Closed
Description
I was looking at the generated asm for
pub fn foo(s: &str) -> bool {
["foo", "bar", "baz"].iter().any(|&x| s.starts_with(x))
}
to see what happens to the array, and was surprised to see a large function with 5(!) call sites for memcmp
. The generated code doesn't seem to vary with the number of elements in the array.
That got me to compare with the functionally equivalent code:
pub fn foo(s: &str) -> bool {
for x in ["foo", "bar", "baz"].iter() {
if s.starts_with(x) { return true; }
}
return false;
}
which doesn't yield the same assembly at all. The first difference being that the latter doesn't even store the array (only the strs) while the former does.

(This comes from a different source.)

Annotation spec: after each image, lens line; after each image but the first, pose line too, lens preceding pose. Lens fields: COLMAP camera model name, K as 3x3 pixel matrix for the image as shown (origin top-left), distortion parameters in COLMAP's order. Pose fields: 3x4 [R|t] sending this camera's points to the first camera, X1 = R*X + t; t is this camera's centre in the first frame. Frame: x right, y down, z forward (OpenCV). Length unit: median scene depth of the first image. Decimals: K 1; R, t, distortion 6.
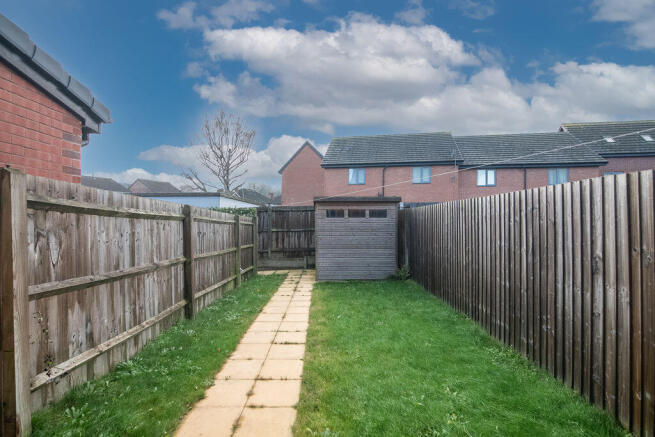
lens RADIAL K [[325.4, 0, 327.5], [0, 325.4, 218.5], [0, 0, 1]] dist [-0.000437, -0.000002]
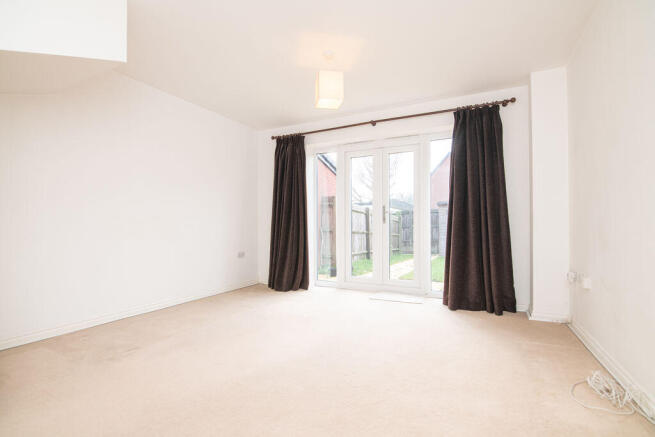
lens RADIAL K [[304.9, 0, 335.5], [0, 304.9, 226.0], [0, 0, 1]] dist [-0.020074, -0.000011]
pose [[0.907562, -0.007775, -0.419846, 0.219109], [0.008021, 0.999967, -0.001178, 0.082437], [0.419841, -0.002299, 0.907595, -0.907947]]
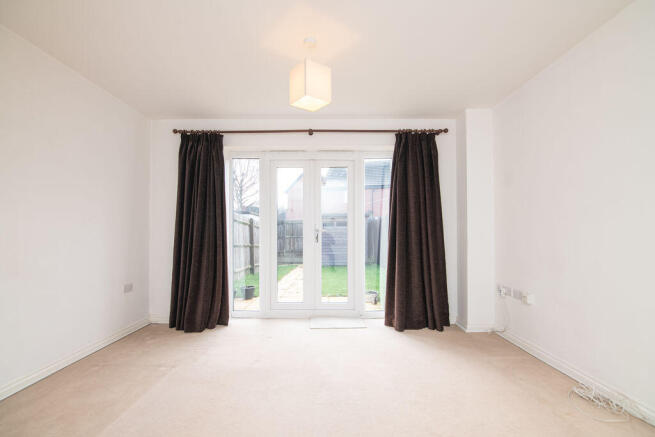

That got me even further in comparing Iterator::any
with equivalent for
loops, up to the extreme (and stupid):
pub fn foo() -> bool {
[1].iter().any(|&x| x == 1)
}
vs.
pub fn foo() -> bool {
for &x in [1].into_iter() {
if x == 1 { return true; }
}
return false;
}
The latter generates the simplest code possible:
_ZN10playground3foo17h1a4864584facf3ddE:
.cfi_startproc
movb $1, %al
retq
The former not so much:
_ZN10playground3foo17h488d39c1724807f0E:
.cfi_startproc
subq $2, %rsp
.Lcfi0:
.cfi_def_cfa_offset 10
xorl %eax, %eax
leaq ref.5(%rip), %rcx
movq %rsp, %rdx
leaq 1(%rsp), %rsi
.p2align 4, 0x90
.LBB0_1:
cmpq $4, %rax
je .LBB0_2
cmpl $1, (%rax,%rcx)
movq %rdx, %rdi
jne .LBB0_5
movb $1, (%rsp)
movq %rsi, %rdi
.LBB0_5:
movb $0, (%rdi)
addq $4, %rax
cmpb $0, (%rsp)
je .LBB0_1
testb $1, 1(%rsp)
sete %al
jmp .LBB0_7
.LBB0_2:
xorl %eax, %eax
.LBB0_7:
addq $2, %rsp
retq
.Lfunc_end0:
.size _ZN10playground3foo17h488d39c1724807f0E, .Lfunc_end0-_ZN10playground3foo17h488d39c1724807f0E
.cfi_endproc
.type ref.5,@object
.section .rodata.cst4,"aM",@progbits,4
.p2align 2
ref.5:
.long 1
.size ref.5, 4